PARIS, France — French President Emmanuel Macron on Thursday launched a website aimed at attracting researchers, entrepreneurs and others to France to pursue efforts to combat climate change.

The 39-year-old, who said last week that US President Donald Trump had made an historic error by abandoning the Paris climate accord, used a cheeky twist of Trump’s campaign slogan for the site’s name: www.makeourplanetgreatagain.fr.

“The planet needs your innovative skills. So, are you IN to change (literally!) our daily lives and make our planet great again?” it asked, under the video clip Macron made last week, in English, in response to Trump’s withdrawal from the Paris deal.
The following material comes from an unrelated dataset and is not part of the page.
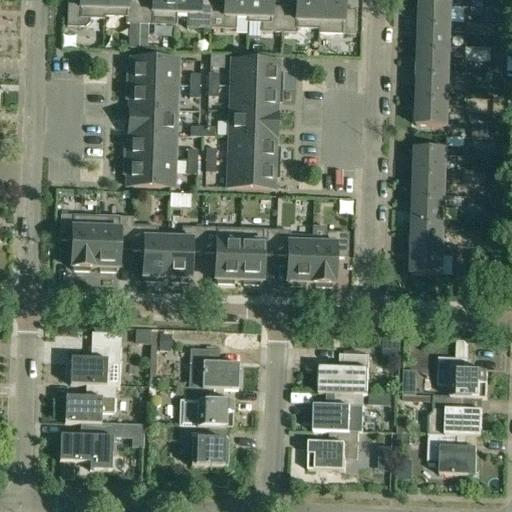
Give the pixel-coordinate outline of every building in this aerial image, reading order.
[(89,28),(89,24),(89,19),(104,20),(104,17),(104,0),(67,0),(66,27),(89,28)] [(104,0),(104,17),(125,18),(125,25),(140,25),(140,0),(104,0)] [(140,0),(140,25),(175,26),(176,0),(140,0)] [(194,28),(212,29),(212,4),(201,4),(200,0),(176,0),(175,26),(184,26),(185,14),(195,14),(194,28)] [(245,18),(249,18),(249,0),(225,0),(225,4),(212,4),(212,29),(244,30),(245,18)] [(269,33),(285,33),(285,8),(274,8),(274,0),(249,0),(249,18),(255,18),(255,23),(269,24),(269,33)] [(300,29),(320,30),(321,0),(297,0),(297,8),(285,8),(285,33),(300,34),(300,29)] [(346,0),(321,0),(320,30),(322,30),(321,35),(357,36),(358,11),(346,10),(346,0)] [(452,27),(452,24),(452,8),(469,8),(468,0),(451,0),(451,1),(422,0),(421,26),(452,27)] [(483,0),(483,1),(482,17),(482,23),(495,23),(495,0),(483,0)] [(471,17),(482,17),(483,1),(472,1),(471,17)] [(421,26),(420,51),(451,52),(451,49),(452,33),(468,33),(468,35),(492,36),(492,25),(468,24),(452,24),(452,27),(421,26)] [(128,50),(138,50),(138,42),(128,42),(128,50)] [(147,42),(138,42),(138,50),(147,51),(147,42)] [(420,51),(420,75),(450,76),(450,73),(451,58),(466,58),(466,62),(491,63),(492,49),(467,49),(451,49),(451,52),(420,51)] [(179,61),(132,59),(131,84),(178,86),(179,61)] [(232,61),(231,88),(279,90),(280,63),(232,61)] [(420,75),(419,100),(449,101),(449,98),(450,82),(466,83),(466,73),(450,73),(450,76),(420,75)] [(208,75),(208,87),(218,87),(218,75),(208,75)] [(189,76),(189,88),(199,88),(200,76),(189,76)] [(177,112),(178,86),(131,84),(130,110),(177,112)] [(208,99),(218,99),(218,87),(208,87),(208,99)] [(189,100),(199,100),(199,88),(189,88),(189,100)] [(278,115),(279,90),(231,88),(230,114),(278,115)] [(449,108),(465,108),(485,109),(485,99),(465,99),(465,98),(449,98),(449,101),(419,100),(418,126),(448,126),(449,108)] [(176,137),(177,112),(130,110),(129,135),(176,137)] [(277,141),(278,115),(230,114),(229,139),(277,141)] [(311,131),(334,132),(335,118),(311,117),(311,131)] [(190,138),(202,139),(203,129),(191,129),(190,138)] [(202,139),(214,139),(214,129),(203,129),(202,139)] [(487,129),(477,129),(476,138),(487,139),(487,129)] [(175,163),(176,137),(129,135),(128,161),(175,163)] [(446,138),(446,147),(446,150),(417,149),(416,175),(446,176),(446,172),(447,156),(463,157),(469,158),(470,150),(464,149),(464,139),(446,138)] [(276,166),(277,141),(229,139),(228,165),(276,166)] [(206,151),(206,163),(216,163),(216,151),(206,151)] [(187,152),(187,164),(197,164),(197,152),(187,152)] [(174,188),(175,163),(128,161),(127,186),(174,188)] [(206,175),(216,175),(216,163),(206,163),(206,175)] [(187,175),(197,176),(197,164),(187,164),(187,175)] [(227,189),(275,190),(276,166),(228,165),(227,189)] [(416,175),(415,199),(446,200),(446,197),(446,181),(463,181),(463,185),(487,185),(487,174),(463,173),(446,172),(446,176),(416,175)] [(474,210),(474,204),(486,204),(486,199),(475,199),(475,198),(461,198),(461,197),(446,197),(446,200),(415,199),(414,224),(445,225),(445,221),(445,207),(461,207),(461,209),(474,210)] [(71,268),(94,269),(96,216),(60,215),(59,240),(72,241),(71,268)] [(132,243),(133,226),(133,218),(96,216),(94,269),(119,270),(120,243),(132,243)] [(466,226),(461,226),(461,222),(445,221),(445,225),(414,224),(413,248),(444,249),(444,246),(444,231),(460,231),(465,232),(466,226)] [(158,227),(133,226),(132,243),(132,251),(145,252),(144,278),(165,279),(167,239),(157,239),(158,227)] [(349,233),(327,232),(327,228),(313,227),(313,236),(311,284),(335,285),(336,258),(348,258),(349,233)] [(167,235),(167,239),(165,279),(191,280),(192,253),(203,254),(204,229),(182,228),(182,235),(167,235)] [(241,230),(204,229),(203,254),(216,254),(215,281),(239,281),(241,230)] [(276,230),(241,230),(239,281),(263,282),(264,256),(275,256),(276,230)] [(291,231),(276,230),(275,256),(288,256),(287,283),(311,284),(313,236),(291,236),(291,231)] [(459,257),(460,250),(460,247),(444,246),(444,249),(413,248),(412,274),(443,275),(444,256),(459,257)] [(485,253),(473,252),(472,277),(484,277),(485,253)] [(135,332),(135,347),(150,347),(151,332),(135,332)] [(157,333),(151,332),(150,347),(149,389),(156,389),(157,333)] [(72,386),(88,386),(108,387),(108,375),(122,376),(122,349),(123,349),(123,335),(94,334),(93,361),(73,360),(72,386)] [(383,343),(382,361),(398,362),(399,343),(383,343)] [(204,379),(203,389),(203,390),(215,390),(215,391),(239,392),(240,365),(221,365),(221,352),(192,352),(191,378),(204,379)] [(321,393),(338,394),(358,394),(357,394),(358,383),(371,384),(372,357),(343,356),(342,369),(322,368),(321,393)] [(451,386),(451,398),(463,398),(463,399),(487,400),(488,373),(468,373),(469,360),(440,359),(439,386),(451,386)] [(67,425),(83,425),(103,425),(104,414),(117,414),(117,387),(108,387),(88,386),(88,398),(68,398),(67,425)] [(198,417),(198,428),(210,429),(210,430),(234,430),(236,404),(215,403),(215,391),(215,390),(203,390),(203,389),(187,389),(185,416),(198,417)] [(353,432),(361,432),(365,433),(366,394),(358,394),(338,394),(337,406),(317,406),(316,432),(332,433),(332,432),(353,433),(353,432)] [(369,396),(369,407),(381,408),(382,396),(369,396)] [(462,411),(463,399),(463,398),(451,398),(434,397),(434,411),(429,419),(428,435),(446,436),(458,437),(458,438),(482,439),(483,412),(462,411)] [(415,408),(430,409),(430,398),(415,398),(415,408)] [(511,449),(511,417),(494,417),(493,449),(511,449)] [(112,425),(103,425),(83,425),(83,438),(61,437),(61,463),(89,464),(89,472),(110,472),(112,425)] [(210,443),(210,430),(210,429),(198,428),(181,427),(180,455),(193,456),(193,468),(229,469),(230,444),(210,443)] [(361,432),(353,432),(353,433),(332,432),(332,433),(332,445),(311,445),(310,471),(347,472),(347,460),(360,461),(361,432)] [(397,445),(410,445),(410,436),(397,435),(397,445)] [(457,451),(458,438),(458,437),(446,436),(428,435),(427,463),(441,464),(440,475),(476,477),(477,452),(457,451)] [(393,449),(379,449),(378,457),(393,457),(393,449)] [(227,481),(210,480),(210,488),(227,489),(227,481)]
Clicking through, users are asked to choose if they are researchers, business people, teachers, students or others, and which country they come from, and are able to fill in their details with a promise they will be contacted within three days.

“You are the new actors of this fight. Your commitment can inspire many others,” it said, asking them to share their stories on Twitter.

#MakeOurPlanetGreatAgain

#MakeOurPlanetGreatAgain

Posted by Emmanuel Macron on Thursday, 1 June 2017

“This is the only way we can spread the word: Something is happening. Our planet is about to be great again.”

World leaders mostly reacted with anger and defiance after Trump announced that the United States, the world’s second biggest carbon emitter, was quitting the deal hammered out in 2015 in the French capital.

Led by Macron and Germany’s Angela Merkel, they branded Trump’s decision as misguided and vowed to defend an accord they portrayed as crucial for the future of the planet.

Leading greenhouse gas emitter China promised to uphold the pact while European Commission chief Jean-Claude Juncker said there could be “no backsliding” on the deal.